Required action:
Locate every line below that contains the word "nuestro" and copy it.
**********
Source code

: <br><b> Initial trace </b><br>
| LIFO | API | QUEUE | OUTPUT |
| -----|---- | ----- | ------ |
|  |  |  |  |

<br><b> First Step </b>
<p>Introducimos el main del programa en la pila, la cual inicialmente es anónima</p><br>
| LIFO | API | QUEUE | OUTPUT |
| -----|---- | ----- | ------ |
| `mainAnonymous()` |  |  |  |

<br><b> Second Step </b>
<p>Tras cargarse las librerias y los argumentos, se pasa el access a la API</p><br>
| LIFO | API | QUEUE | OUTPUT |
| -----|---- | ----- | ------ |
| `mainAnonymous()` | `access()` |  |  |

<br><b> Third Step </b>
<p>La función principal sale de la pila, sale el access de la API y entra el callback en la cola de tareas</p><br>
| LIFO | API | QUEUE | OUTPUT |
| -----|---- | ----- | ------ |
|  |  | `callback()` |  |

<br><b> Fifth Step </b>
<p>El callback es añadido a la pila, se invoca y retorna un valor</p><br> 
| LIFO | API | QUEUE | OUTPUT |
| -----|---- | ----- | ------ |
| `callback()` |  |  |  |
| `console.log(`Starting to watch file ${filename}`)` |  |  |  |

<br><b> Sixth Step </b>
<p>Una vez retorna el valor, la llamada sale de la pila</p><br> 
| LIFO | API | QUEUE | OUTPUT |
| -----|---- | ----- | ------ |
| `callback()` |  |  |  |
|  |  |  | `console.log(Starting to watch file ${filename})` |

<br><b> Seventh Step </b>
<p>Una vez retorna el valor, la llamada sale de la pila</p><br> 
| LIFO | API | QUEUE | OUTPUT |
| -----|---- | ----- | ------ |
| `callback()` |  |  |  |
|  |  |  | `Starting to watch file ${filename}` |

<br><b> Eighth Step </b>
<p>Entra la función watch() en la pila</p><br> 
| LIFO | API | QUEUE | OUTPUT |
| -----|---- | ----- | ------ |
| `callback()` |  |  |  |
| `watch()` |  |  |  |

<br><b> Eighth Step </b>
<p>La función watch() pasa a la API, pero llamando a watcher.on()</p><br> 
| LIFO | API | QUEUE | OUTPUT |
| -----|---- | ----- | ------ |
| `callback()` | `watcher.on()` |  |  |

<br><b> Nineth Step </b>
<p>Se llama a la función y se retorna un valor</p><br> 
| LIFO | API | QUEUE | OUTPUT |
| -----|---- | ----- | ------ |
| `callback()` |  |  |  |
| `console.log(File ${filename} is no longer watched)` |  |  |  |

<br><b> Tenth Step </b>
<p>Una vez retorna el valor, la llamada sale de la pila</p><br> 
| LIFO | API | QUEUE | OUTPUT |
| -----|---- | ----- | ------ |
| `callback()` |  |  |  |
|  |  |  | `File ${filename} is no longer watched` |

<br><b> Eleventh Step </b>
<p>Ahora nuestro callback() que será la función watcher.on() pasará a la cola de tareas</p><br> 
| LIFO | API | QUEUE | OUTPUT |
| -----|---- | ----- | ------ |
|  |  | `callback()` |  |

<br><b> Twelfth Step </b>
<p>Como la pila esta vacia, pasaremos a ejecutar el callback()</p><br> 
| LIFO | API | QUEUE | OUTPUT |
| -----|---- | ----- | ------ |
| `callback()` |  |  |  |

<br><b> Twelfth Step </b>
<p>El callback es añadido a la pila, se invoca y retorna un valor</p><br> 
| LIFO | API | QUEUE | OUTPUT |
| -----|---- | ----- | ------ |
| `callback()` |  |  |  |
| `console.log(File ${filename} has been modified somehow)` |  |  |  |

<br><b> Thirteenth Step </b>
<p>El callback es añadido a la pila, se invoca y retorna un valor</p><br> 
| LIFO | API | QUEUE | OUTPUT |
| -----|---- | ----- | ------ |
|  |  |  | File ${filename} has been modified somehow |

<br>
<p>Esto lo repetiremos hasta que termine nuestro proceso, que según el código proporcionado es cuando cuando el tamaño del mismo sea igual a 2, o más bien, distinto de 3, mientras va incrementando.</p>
**********
Result:
<p>Ahora nuestro callback() que será la función watcher.on() pasará a la cola de tareas</p><br> 
<p>Esto lo repetiremos hasta que termine nuestro proceso, que según el código proporcionado es cuando cuando el tamaño del mismo sea igual a 2, o más bien, distinto de 3, mientras va incrementando.</p>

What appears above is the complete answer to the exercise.